The term was used to describe those owner-occupiers unable to find buyers but for whom – due to professional or personal circumstances – a home move became essential. So rather than service a bridging loan they reluctantly let out the property they were moving out of to cover the mortgage on it.
Since the recovery in the sales market, however, a new type of “reluctant landlord” has emerged. He or she is, typically, someone in their 40s, 50s or early 60s, a cautious saver with most of their liquid assets held in cash or safe bonds. But because capital safety currently equates to negative returns (after taking account of inflation), they have, with considerable reluctance, decided to enter the buy-to-let market to secure a positive level of capital appreciation and, hopefully, annual net rental income.
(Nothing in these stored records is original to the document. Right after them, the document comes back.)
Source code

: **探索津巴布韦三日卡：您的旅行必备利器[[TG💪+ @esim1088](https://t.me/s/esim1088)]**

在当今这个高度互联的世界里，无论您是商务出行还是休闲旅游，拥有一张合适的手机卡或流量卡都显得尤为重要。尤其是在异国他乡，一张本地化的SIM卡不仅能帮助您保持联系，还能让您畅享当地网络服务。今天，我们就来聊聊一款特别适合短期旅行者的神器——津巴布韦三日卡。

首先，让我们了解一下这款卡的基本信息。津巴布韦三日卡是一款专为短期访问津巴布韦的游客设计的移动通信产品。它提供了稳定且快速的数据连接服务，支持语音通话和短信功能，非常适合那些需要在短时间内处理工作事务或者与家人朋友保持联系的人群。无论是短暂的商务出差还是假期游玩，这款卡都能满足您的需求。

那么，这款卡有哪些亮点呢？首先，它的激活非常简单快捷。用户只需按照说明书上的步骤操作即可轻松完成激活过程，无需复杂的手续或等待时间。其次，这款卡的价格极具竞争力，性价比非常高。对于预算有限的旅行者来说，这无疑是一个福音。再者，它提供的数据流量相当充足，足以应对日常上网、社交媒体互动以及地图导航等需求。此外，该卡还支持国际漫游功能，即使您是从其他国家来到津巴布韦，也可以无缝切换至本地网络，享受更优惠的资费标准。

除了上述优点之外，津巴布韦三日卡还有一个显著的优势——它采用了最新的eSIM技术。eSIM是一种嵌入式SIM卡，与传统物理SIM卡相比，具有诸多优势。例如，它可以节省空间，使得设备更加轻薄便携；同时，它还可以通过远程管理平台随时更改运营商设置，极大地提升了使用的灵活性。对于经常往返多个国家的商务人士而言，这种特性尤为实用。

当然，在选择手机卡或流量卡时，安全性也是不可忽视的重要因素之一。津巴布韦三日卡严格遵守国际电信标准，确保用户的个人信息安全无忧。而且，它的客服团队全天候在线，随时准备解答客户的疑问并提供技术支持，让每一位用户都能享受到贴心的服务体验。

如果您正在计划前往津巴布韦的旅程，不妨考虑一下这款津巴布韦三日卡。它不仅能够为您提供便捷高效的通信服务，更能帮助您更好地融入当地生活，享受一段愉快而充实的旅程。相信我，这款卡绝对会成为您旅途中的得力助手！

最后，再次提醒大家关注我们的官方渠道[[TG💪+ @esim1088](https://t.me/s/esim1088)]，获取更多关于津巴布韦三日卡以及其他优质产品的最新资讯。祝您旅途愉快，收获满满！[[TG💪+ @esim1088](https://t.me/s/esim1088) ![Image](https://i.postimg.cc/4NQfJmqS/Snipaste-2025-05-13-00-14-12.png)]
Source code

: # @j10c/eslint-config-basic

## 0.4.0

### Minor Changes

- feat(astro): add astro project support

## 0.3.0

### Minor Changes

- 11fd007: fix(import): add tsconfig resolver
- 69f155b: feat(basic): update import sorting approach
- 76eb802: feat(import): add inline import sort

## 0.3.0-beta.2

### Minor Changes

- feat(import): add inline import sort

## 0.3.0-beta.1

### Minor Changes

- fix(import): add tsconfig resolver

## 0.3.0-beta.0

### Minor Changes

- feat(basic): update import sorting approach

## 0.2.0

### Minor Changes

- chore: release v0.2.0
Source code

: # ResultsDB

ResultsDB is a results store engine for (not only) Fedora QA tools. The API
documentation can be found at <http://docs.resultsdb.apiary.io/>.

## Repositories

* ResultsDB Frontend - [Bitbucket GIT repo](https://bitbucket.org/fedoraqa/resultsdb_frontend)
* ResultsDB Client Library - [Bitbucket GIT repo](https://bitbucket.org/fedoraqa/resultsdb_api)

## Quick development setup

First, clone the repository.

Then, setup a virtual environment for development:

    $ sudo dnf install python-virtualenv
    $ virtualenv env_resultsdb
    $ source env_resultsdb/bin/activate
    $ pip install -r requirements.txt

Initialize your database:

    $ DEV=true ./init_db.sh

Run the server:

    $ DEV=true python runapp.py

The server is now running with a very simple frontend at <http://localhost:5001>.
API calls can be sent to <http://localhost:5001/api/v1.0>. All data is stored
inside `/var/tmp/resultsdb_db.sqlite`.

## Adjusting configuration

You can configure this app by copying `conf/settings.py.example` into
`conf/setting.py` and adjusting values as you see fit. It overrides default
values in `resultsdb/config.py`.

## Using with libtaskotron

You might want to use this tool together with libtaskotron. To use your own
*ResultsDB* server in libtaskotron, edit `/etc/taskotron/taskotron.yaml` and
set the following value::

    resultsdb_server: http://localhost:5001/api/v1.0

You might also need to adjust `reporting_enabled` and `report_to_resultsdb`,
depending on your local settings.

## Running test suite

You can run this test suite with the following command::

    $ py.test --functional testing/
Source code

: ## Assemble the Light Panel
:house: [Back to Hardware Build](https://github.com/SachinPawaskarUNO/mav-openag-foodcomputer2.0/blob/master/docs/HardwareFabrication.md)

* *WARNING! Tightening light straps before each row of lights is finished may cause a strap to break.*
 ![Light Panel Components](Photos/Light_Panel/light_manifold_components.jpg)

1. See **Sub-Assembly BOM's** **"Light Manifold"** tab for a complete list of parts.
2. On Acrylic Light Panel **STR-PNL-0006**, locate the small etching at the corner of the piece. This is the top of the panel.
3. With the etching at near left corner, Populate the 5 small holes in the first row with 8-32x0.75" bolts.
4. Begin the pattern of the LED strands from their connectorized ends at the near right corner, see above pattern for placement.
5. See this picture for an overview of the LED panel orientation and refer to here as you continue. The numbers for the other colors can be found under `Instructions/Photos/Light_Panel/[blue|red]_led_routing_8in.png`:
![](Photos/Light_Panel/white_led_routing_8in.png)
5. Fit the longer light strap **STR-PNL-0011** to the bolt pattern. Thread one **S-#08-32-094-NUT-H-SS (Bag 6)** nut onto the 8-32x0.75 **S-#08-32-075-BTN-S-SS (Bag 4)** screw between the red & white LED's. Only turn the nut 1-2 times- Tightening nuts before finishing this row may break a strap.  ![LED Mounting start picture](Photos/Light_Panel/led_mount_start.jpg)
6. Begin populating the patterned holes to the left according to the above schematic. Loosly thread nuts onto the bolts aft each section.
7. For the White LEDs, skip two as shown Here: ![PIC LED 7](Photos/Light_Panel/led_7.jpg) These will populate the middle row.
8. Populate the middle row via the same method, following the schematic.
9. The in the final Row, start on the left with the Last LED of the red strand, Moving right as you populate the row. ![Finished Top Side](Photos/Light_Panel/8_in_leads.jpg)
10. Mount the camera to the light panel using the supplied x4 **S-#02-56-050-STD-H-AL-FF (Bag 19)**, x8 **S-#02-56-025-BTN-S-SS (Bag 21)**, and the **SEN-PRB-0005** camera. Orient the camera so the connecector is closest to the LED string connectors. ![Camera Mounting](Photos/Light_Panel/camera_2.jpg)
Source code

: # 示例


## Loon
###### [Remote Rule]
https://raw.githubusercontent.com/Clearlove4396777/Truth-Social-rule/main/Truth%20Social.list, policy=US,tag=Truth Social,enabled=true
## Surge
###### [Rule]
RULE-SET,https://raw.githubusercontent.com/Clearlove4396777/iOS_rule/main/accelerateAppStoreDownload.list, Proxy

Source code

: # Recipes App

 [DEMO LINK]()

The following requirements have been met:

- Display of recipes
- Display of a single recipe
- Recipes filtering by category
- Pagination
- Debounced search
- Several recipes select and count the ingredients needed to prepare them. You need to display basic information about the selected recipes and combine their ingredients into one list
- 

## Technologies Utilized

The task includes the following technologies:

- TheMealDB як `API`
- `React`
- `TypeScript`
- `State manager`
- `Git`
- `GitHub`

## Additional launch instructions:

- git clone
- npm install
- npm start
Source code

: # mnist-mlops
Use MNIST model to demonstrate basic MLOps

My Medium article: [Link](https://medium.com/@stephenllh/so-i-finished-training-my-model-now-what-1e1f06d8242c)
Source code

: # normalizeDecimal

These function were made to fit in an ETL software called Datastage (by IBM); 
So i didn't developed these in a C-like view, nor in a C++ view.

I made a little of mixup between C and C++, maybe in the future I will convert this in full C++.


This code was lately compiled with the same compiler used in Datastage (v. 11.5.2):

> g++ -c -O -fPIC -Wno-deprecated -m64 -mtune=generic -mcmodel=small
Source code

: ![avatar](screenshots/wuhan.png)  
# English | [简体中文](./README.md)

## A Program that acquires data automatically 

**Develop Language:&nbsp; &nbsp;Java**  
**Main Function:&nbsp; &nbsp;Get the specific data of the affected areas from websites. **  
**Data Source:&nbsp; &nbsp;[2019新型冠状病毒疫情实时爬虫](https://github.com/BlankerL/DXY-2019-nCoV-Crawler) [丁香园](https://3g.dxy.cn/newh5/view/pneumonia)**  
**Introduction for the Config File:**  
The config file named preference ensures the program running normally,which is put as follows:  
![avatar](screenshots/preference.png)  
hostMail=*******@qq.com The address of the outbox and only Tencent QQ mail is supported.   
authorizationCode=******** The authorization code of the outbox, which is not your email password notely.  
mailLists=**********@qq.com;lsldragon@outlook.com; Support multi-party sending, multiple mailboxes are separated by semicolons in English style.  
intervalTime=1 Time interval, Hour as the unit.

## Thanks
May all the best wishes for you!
Unfortunately, for many, reluctance to enter the market has been compounded by ignorance of it, leading to wholly inappropriate investment decisions, bringing neither the expected capital growth nor income from rent after tax and expenses.
The situation reminds me of viewing one of those “property reality” programmes that followed the experience of a London postman who, on retirement, had invested his tax-free pension lump sum in a property in Hartlepool, 250 miles away, without visiting the area or doing very much research at all. The result was no capital growth and troublesome tenants in terms of paying the rent on time and their general behaviour. The programme ended with the unlucky landlord desperate to sell.
What makes this and similar examples rather bewildering is the fact that most bona fide property management companies are happy to suggest what to buy, where to buy and how much to pay, although it must be emphasised that this is simply advisory and is not legally binding. Nevertheless, agents will endeavour to offer the best advice as obviously they do not wish to have disgruntled landlord-clients on their hands further down the line.
But in some respects choosing the right property and location is the easy part. Where many new landlords – especially reluctant ones – fall down is the immediate post-purchase period and when decisions need to be made about internal presentation. Why are contemporary four-star hotels often described as “bland” yet so well patronised by mid-level business types and middle class couples and families? Basically it is because the accommodation, and especially the bedrooms, are designed to appeal to as many potential guests as possible. So in presenting rental property, the new landlord should strive to choose something in the middle – a “marketable compromise” you might call it. To those new landlords who find it extremely difficult not to decorate and furnish a rental property that projects their own personal likes and dislikes my advice is “don’t!”
Having decided on a choice of decoration, furniture and furnishing, the new landlord needs to accept that a rental property will undergo greater wear and tear than applies to their own homes so keeping it up to scratch will be like painting the Forth Bridge in the days before modern techniques – ie an ongoing job. Therefore rather than “blitz” the entire property with an internal upgrade every four or five years, focusing on a different area each year will help with budgeting and keep rental void to a minimum.
The exception to this rule would be if, in a certain financial year, it was in the landlord’s interest to keep rental income below a certain level for tax purposes and a period of rental void might be to his or her advantage and the time could be used to carry out an entire makeover. It is strategic decisions like these, relatively small in themselves, which lead to the best possible overall net return for the buy-to-let investor – no matter how reluctant.